WHAT IS NEEDED:
Copy every line of the entries that has the string "round" in it.

Saved data entries:
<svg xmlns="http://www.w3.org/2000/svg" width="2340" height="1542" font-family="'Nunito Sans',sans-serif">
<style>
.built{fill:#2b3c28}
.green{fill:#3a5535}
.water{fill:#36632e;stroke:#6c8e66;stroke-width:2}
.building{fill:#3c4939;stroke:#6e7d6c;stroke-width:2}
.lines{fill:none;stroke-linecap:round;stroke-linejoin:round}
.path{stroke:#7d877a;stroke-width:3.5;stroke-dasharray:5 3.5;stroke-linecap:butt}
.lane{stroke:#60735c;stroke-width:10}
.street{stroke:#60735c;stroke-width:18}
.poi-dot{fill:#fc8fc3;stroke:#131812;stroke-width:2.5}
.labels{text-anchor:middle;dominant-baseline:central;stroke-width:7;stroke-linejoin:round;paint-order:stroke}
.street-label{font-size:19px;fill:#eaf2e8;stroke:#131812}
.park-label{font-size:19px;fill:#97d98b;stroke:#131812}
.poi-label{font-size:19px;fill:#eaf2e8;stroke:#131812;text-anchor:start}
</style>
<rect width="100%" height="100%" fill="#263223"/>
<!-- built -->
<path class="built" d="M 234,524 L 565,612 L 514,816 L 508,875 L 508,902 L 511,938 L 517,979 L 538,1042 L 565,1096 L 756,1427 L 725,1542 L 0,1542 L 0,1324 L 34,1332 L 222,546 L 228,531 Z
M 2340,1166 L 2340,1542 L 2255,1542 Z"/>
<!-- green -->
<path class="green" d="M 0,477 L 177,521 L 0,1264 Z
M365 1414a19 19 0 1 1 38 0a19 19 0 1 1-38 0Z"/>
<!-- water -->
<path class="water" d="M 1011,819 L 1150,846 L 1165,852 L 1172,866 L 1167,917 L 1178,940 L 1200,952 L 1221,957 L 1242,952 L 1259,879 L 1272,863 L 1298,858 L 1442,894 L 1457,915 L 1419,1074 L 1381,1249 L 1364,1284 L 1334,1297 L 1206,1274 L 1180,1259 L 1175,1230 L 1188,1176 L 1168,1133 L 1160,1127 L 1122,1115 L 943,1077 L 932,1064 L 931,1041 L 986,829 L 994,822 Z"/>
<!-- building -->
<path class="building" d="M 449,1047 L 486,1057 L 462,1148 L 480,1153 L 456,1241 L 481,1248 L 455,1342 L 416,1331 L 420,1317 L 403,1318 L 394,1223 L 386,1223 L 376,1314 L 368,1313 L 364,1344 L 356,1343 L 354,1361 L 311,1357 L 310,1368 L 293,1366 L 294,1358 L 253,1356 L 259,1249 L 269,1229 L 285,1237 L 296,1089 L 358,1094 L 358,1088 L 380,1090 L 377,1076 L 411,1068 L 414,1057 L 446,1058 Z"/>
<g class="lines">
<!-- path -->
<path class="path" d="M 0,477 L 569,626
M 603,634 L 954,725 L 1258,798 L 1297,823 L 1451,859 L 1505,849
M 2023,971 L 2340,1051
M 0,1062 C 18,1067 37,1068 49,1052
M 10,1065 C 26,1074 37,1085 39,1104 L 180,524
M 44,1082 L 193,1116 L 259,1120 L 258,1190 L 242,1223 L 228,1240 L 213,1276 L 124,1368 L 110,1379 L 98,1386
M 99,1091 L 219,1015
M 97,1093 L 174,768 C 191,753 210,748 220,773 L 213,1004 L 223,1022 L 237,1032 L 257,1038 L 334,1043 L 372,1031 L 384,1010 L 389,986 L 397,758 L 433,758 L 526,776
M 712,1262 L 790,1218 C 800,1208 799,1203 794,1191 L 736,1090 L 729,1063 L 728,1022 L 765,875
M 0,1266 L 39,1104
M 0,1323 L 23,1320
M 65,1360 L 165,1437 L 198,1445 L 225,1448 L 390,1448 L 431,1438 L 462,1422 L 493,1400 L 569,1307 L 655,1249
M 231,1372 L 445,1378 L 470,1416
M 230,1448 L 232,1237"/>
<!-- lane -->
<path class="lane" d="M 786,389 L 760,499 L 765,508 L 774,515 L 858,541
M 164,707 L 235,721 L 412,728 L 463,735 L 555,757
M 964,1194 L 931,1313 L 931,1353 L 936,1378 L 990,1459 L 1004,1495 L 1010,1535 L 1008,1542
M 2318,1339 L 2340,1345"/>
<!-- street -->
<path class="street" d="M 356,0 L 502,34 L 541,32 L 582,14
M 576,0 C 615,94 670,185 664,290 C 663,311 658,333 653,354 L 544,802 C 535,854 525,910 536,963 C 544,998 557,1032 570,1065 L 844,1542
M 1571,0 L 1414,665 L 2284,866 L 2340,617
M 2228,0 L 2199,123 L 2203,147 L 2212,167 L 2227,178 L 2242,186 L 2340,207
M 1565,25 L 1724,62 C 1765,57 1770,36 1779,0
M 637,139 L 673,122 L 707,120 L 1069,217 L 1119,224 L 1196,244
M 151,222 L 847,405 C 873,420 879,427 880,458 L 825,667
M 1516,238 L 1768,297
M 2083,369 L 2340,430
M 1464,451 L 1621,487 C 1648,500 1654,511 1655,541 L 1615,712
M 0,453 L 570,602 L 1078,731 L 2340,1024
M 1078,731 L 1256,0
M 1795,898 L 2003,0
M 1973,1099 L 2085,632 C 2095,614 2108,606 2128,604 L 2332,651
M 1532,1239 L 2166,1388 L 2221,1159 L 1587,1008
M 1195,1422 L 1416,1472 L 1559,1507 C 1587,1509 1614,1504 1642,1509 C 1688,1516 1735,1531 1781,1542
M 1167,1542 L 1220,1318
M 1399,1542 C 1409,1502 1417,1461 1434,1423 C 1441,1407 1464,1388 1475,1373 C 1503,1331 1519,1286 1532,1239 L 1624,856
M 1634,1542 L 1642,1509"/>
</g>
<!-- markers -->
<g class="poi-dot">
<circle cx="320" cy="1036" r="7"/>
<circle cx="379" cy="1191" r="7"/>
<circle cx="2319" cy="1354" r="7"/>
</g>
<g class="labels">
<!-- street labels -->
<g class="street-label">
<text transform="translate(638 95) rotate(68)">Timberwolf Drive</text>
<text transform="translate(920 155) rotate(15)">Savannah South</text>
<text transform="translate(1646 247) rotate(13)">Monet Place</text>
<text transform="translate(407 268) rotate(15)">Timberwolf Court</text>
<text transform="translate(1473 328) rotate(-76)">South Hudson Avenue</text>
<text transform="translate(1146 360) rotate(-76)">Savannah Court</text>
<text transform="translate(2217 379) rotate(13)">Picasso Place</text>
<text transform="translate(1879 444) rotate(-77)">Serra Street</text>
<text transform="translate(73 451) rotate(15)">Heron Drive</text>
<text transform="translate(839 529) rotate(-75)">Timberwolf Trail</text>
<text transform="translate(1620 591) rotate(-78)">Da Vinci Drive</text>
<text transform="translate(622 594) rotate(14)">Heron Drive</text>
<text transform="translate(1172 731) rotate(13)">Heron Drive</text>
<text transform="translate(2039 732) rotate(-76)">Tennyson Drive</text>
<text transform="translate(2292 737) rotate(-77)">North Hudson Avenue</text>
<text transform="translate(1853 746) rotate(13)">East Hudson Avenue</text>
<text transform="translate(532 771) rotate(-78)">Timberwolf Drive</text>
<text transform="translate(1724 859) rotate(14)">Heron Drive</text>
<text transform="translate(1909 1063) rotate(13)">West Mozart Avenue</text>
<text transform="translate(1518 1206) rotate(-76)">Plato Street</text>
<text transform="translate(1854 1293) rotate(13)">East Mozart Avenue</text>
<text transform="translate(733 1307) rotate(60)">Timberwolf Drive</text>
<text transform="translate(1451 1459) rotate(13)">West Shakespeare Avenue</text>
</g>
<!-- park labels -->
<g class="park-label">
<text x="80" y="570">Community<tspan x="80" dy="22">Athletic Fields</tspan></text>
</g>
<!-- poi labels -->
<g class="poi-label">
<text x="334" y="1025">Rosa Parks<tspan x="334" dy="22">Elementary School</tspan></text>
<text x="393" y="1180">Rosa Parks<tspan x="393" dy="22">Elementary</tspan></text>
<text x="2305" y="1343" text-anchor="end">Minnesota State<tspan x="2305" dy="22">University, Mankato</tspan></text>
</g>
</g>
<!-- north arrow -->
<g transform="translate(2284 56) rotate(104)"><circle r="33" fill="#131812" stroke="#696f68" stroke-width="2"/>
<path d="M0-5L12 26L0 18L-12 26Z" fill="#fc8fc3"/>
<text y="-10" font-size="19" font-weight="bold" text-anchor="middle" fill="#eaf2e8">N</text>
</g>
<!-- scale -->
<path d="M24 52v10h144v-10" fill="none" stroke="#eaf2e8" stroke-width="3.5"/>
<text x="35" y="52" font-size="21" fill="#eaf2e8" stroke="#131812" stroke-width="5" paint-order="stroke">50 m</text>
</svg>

TASK ANSWER:
.lines{fill:none;stroke-linecap:round;stroke-linejoin:round}
.labels{text-anchor:middle;dominant-baseline:central;stroke-width:7;stroke-linejoin:round;paint-order:stroke}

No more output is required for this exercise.